• [What is being asked]:
Print every text line from the items below word for word, and leave the pictures out.

── Materials provided ──

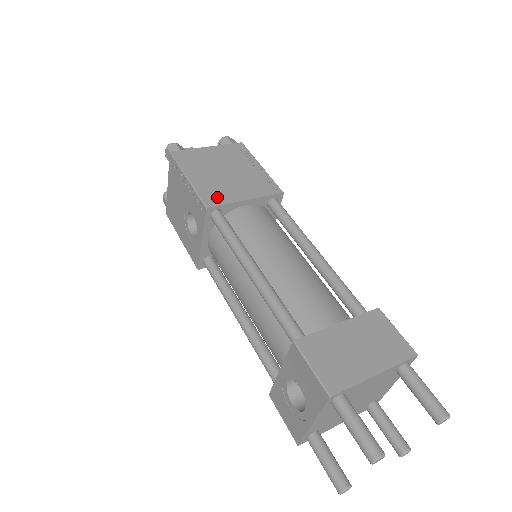
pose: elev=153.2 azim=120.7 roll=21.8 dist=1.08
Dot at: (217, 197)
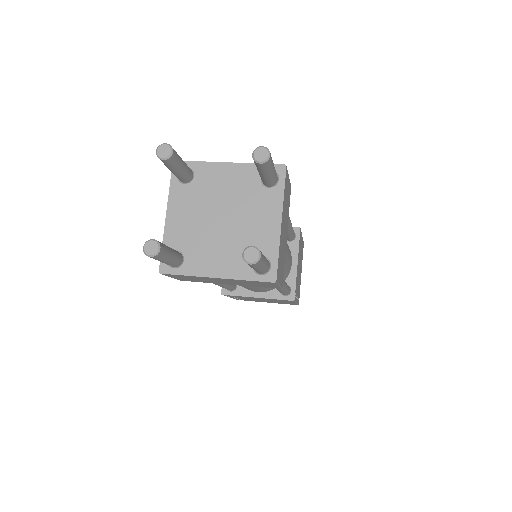
Dot at: occluded
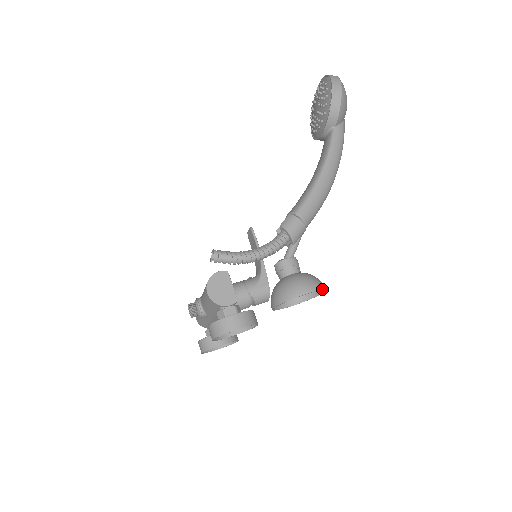
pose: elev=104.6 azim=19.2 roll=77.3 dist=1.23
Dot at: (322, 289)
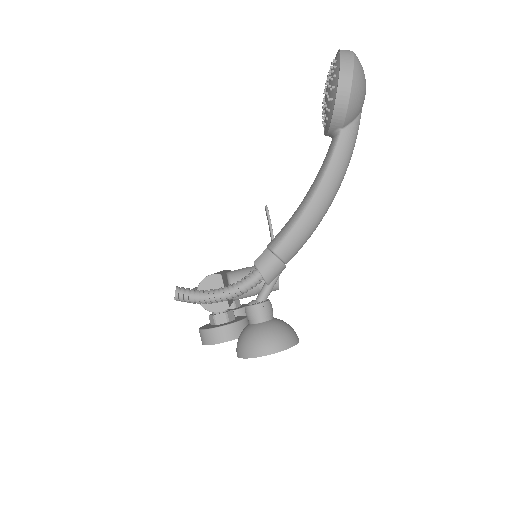
Dot at: (287, 348)
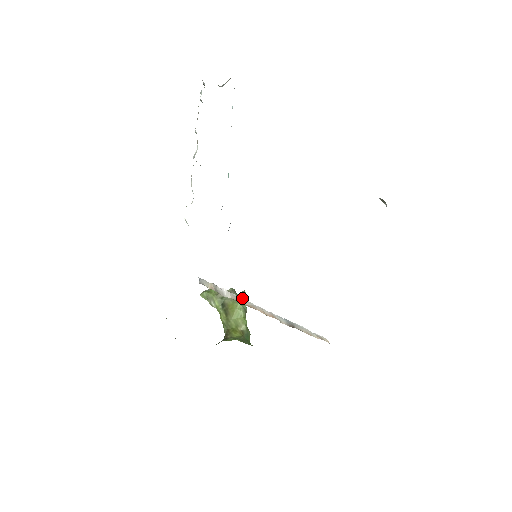
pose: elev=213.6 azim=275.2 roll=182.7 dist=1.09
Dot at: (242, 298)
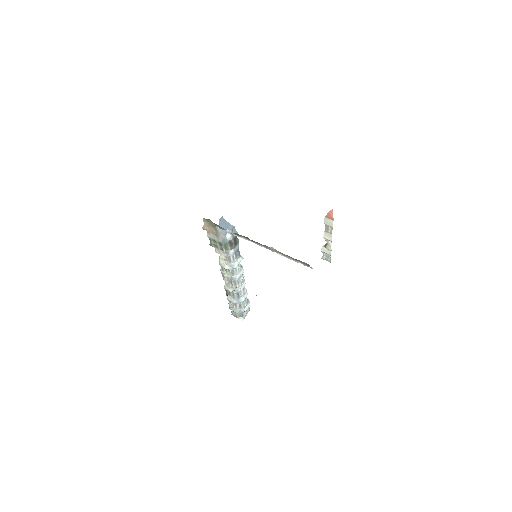
Dot at: occluded
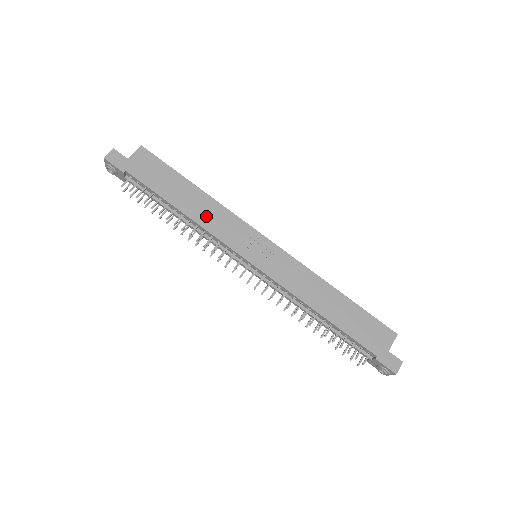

───

• [Answer in full]:
pose: elev=153.2 azim=120.7 roll=21.8 dist=1.08
Dot at: (217, 197)
Dot at: occluded
pose: elev=104.6 azim=19.2 roll=77.3 dist=1.23
Dot at: (322, 289)
Dot at: (287, 348)
pose: elev=213.6 azim=275.2 roll=182.7 dist=1.09
Dot at: (242, 298)
Dot at: occluded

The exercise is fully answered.